Republican leadership also included provisions that will allow the Centers for Disease Control and Prevention (CDC) to conduct gun research. And the omnibus includes the Fix NICS Act, which would allow unelected bureaucrats to remove Americans’ right to purchase firearms without due process.
The omnibus spending bill includes funding for the New York Gateway Bridge project that will benefit Senate Minority Leader Chuck Schumer (D-NY).
The House Freedom Caucus argued that the bill “outright rejects” the promises conservatives made to the voters.
Schumer declared victory after the omnibus passed, saying, “We’re able to accomplish more in the minority.”
IGNORING BORDER WALL FUNDING AND IMMIGRATION REFORM
The 2018 omnibus spending bill includes funding for roughly 33 miles of new border fence and denies funding for President Trump’s preferred border walls. As Breitbart News noted in March, Congress could have funded the southern border wall for less than two percent of total omnibus spending.
Speaker Ryan has also opposed cutting legal immigration levels, calling them, “arbitrary.”
“I just think arbitrary cuts to legal immigration don’t take into effect the economy’s needs as the boomers are retiring,” Ryan told the Milwaukee Journal Sentinel on last August. “With baby boomers leaving the workforce, we’re still going to have labor shortages in certain areas and that is where a well-reformed legal immigration system should be able to make up the difference.”
A recent Harvard-Harris poll suggested that 42 percent of GOP voters felt that immigration was the most important issue facing the country, more than Republican-passed tax cut legislation and Obamacare repeal.
Chairman Meadows argued in a press conference in February that the current immigration debate “is the defining moment” for Paul Ryan, and that there would be “consequences” should he fail the American people.

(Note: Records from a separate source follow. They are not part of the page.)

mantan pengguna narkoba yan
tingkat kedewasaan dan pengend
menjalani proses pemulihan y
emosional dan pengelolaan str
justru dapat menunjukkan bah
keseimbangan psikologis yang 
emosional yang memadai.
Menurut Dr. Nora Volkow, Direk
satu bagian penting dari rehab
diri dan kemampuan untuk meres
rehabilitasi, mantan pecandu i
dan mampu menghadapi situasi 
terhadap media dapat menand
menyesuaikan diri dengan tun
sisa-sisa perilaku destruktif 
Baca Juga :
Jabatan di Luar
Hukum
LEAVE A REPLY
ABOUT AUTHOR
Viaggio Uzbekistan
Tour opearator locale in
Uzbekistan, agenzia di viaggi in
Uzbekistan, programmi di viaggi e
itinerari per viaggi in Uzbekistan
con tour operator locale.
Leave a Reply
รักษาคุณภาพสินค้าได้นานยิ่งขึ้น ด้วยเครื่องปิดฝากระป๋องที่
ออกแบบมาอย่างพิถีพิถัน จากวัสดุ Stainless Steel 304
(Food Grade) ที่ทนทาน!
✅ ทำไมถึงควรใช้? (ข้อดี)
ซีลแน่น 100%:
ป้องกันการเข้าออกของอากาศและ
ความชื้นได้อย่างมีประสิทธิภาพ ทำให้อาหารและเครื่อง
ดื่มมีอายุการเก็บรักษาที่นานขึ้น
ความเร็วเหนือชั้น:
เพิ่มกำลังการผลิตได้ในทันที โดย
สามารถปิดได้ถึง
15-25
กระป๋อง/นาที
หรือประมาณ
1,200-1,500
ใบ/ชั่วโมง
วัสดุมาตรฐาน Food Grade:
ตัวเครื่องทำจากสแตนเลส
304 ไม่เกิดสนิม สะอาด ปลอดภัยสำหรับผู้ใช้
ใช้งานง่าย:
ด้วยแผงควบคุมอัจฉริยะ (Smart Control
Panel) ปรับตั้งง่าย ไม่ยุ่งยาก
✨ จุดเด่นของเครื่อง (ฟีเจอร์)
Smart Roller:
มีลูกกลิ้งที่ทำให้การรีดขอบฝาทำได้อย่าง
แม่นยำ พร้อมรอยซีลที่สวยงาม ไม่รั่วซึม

The House GOP revealed in February that they have starting whipping votes for the Goodlatte-Labrador bill, largely due to pressure from conservatives in the Freedom Caucus. The Goodlatte-Labrador bill would end chain migration, the diversity visa lottery, catch-and-release, and build a wall on the southern border. President Trump endorsed the Goodlatte legislation in January.
Mark Meadows charged:
It is the defining moment for this Speaker. If he gets it wrong, it will have consequences for him but it will also have consequences for the Republican party. We cannot afford to miss the opportunity and do it right because we promised the American people we would do it right.
The House Freedom Caucus chairman declared, “This president was elected on largely an immigration platform that defined him differently than every other candidate and it is the defining moment more than the budget, or anything else that we passed.”